Extracted records
====
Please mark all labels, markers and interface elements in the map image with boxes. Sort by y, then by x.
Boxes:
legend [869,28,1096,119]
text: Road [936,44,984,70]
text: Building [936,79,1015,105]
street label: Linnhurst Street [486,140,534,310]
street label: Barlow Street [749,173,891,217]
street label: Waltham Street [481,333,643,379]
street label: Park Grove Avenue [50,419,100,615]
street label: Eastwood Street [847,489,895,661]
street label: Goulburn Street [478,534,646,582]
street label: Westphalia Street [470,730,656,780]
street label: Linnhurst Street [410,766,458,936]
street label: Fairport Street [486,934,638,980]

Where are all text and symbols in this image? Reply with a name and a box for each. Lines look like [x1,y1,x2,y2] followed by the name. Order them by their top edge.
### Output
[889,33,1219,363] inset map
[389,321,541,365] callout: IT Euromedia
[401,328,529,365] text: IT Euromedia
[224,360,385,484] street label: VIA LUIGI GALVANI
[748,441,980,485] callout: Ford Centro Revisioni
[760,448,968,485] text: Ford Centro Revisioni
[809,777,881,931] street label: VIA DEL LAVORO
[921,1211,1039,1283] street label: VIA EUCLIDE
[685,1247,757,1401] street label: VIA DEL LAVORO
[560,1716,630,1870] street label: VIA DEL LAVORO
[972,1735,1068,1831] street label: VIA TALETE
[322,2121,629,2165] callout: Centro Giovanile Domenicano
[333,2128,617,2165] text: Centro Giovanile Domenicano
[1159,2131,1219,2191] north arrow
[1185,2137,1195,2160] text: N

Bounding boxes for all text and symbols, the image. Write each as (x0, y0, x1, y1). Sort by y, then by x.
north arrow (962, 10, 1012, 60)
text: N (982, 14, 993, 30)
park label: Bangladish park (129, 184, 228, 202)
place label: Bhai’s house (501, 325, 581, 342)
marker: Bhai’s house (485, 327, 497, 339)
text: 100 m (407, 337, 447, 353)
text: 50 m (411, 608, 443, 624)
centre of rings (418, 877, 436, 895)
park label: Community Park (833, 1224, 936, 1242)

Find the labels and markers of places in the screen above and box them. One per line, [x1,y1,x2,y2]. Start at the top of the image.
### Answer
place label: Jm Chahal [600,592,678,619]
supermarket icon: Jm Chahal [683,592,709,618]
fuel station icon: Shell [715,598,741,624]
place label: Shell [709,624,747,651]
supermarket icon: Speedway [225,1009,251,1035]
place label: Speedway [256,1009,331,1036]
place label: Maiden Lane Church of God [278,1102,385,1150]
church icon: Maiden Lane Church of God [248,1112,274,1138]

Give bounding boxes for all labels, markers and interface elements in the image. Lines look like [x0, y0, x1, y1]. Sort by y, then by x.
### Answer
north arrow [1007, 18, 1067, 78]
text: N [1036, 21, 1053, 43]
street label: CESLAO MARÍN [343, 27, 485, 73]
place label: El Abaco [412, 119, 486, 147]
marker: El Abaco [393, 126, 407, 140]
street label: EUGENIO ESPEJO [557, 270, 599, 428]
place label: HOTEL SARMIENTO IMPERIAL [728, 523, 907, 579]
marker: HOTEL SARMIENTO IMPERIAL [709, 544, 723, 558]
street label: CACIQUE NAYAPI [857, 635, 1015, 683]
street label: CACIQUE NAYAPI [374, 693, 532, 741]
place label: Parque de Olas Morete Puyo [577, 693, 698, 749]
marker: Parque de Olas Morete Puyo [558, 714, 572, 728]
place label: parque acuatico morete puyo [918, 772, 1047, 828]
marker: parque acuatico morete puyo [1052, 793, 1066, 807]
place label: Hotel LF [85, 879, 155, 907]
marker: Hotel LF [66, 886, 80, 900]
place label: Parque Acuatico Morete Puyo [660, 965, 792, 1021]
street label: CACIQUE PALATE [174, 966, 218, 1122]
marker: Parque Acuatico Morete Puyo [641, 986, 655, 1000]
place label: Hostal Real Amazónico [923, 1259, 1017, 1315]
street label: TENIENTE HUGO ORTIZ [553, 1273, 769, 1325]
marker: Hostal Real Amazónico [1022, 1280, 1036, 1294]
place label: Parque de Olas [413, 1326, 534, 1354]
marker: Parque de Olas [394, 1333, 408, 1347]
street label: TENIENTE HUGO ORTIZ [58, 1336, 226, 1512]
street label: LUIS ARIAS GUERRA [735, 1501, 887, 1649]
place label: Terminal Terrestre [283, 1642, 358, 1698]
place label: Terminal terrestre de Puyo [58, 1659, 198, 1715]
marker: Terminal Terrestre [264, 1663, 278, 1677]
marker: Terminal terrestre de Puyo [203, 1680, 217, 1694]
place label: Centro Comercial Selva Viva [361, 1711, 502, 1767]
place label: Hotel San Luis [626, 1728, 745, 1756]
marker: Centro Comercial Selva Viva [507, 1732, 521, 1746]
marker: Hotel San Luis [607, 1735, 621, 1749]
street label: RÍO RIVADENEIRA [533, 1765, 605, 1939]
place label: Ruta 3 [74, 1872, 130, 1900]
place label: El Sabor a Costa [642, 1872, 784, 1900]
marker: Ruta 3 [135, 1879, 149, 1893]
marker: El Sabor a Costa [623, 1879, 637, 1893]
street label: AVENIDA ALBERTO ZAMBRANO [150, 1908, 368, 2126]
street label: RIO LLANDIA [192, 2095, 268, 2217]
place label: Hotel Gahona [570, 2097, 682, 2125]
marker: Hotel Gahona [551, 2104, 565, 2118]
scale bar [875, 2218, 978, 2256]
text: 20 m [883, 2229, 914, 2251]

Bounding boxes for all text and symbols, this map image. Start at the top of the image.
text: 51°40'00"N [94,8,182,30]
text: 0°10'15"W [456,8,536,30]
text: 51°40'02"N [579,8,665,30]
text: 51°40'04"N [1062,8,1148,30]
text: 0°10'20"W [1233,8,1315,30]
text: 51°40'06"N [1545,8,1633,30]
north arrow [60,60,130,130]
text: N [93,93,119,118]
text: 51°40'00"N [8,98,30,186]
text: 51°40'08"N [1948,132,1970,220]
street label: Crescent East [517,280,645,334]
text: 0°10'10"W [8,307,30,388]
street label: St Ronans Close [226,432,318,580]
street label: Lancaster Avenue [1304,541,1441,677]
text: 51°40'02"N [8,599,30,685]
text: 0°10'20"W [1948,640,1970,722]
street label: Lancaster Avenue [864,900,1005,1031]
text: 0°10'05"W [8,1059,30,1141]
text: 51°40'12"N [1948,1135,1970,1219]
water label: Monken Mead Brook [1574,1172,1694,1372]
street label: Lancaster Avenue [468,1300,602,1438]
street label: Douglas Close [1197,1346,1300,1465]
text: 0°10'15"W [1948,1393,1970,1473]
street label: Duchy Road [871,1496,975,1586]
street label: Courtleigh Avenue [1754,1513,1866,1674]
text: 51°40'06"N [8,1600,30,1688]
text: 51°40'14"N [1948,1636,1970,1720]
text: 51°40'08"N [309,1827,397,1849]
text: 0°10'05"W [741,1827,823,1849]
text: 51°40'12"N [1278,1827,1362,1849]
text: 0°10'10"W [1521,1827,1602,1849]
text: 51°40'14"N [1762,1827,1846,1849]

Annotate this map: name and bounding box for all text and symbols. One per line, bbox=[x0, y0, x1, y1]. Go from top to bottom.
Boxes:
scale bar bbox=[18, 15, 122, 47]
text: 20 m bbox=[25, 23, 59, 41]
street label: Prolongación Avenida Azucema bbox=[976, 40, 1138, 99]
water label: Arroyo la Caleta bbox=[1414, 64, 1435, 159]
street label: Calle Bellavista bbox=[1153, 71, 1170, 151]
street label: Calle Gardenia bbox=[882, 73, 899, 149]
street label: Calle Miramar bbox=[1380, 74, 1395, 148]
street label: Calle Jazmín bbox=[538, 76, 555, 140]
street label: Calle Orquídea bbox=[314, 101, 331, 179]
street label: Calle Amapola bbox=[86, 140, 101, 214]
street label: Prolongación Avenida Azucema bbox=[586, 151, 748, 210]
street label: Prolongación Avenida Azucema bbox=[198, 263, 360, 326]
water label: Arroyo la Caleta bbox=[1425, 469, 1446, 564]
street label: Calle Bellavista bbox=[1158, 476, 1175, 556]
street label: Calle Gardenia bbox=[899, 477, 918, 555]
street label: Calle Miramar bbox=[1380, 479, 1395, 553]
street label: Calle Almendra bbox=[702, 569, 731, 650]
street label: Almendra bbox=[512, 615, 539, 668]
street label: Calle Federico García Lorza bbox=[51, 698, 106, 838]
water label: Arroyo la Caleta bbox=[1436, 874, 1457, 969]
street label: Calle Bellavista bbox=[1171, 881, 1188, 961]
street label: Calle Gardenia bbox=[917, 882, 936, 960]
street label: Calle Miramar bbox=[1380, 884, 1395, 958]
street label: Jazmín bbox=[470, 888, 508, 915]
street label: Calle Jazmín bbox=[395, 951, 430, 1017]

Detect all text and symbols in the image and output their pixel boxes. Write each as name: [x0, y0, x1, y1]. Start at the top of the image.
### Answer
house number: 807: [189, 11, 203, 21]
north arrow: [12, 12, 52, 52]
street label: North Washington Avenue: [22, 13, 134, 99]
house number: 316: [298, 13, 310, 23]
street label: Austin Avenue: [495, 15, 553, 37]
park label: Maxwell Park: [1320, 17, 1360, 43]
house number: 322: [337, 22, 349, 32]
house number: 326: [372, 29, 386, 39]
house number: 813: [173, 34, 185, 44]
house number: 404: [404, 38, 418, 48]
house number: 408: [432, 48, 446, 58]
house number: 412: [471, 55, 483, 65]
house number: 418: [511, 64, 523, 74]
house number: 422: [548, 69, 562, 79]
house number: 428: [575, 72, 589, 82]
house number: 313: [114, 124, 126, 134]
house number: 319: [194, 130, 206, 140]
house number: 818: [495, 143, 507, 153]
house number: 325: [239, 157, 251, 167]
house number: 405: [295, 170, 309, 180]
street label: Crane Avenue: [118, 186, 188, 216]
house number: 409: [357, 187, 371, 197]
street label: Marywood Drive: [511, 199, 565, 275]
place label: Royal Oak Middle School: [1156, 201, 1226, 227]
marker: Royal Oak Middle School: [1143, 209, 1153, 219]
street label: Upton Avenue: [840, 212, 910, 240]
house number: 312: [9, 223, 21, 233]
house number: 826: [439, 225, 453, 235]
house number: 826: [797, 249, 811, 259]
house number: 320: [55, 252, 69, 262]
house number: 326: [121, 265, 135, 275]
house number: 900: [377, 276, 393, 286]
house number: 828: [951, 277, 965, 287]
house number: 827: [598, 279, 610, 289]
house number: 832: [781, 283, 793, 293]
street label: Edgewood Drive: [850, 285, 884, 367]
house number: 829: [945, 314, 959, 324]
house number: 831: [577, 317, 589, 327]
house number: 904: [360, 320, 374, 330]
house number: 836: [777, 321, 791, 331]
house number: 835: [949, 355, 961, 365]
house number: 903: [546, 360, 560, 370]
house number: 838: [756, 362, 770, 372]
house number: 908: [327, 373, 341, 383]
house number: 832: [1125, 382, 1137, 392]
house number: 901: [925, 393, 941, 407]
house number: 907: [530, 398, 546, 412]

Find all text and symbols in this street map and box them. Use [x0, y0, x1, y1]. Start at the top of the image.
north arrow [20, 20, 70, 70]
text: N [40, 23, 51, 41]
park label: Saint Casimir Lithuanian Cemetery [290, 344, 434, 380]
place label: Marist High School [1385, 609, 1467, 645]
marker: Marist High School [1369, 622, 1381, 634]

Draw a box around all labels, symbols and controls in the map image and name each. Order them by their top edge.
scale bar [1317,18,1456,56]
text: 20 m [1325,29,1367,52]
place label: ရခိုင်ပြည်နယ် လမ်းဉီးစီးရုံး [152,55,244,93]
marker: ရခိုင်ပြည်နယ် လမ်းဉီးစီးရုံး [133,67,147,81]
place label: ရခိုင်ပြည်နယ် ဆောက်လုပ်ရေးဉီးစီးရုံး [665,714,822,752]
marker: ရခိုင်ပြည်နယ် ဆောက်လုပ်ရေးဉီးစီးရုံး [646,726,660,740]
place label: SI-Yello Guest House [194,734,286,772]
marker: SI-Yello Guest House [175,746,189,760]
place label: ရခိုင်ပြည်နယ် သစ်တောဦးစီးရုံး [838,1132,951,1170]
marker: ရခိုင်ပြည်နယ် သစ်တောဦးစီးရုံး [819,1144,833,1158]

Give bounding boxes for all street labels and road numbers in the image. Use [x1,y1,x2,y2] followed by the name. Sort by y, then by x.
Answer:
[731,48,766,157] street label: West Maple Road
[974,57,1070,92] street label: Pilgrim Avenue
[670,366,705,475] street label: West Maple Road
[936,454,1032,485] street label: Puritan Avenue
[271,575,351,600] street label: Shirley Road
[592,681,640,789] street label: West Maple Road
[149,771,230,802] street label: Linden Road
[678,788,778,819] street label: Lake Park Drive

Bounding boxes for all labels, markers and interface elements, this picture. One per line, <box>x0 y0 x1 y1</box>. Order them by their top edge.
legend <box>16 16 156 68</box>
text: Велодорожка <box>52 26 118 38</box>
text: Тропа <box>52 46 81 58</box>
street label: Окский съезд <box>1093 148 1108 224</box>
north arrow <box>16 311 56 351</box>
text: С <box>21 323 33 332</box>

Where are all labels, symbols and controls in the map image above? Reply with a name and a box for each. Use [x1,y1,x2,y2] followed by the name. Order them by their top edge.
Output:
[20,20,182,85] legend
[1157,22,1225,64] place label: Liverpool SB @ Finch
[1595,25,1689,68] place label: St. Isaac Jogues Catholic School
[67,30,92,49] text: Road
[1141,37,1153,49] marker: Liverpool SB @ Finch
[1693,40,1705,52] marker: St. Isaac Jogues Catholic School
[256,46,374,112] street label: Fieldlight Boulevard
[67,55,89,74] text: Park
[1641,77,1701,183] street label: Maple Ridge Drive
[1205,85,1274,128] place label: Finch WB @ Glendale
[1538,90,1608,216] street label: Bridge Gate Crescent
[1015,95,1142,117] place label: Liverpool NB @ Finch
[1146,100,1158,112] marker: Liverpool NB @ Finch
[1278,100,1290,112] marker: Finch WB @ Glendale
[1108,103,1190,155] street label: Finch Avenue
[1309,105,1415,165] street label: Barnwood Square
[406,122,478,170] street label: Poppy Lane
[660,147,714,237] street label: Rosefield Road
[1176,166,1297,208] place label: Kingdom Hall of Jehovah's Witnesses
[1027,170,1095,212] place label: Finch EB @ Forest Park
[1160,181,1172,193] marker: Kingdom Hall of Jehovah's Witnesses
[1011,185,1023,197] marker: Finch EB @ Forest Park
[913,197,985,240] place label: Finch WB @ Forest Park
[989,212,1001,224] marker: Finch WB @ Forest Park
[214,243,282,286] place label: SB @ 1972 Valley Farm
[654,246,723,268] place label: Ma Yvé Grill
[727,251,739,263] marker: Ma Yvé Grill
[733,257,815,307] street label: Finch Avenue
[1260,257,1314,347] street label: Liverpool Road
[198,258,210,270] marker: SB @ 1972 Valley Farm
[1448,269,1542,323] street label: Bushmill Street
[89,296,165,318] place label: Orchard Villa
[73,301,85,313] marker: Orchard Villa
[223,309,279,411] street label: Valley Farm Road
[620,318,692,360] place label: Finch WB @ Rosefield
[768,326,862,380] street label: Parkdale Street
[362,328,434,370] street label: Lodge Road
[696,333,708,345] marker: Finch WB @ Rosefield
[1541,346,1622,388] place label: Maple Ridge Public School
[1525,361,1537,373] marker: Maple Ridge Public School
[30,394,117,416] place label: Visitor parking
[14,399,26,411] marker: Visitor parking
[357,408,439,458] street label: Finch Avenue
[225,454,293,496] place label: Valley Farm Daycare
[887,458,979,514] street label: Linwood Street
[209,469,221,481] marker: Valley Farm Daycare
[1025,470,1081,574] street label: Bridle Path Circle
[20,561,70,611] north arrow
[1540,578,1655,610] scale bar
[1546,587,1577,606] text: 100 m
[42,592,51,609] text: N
====
Required action: Say how many lines in the entries contain the string "Giovanile". Nothing else belongs in the reply.

Response box: 2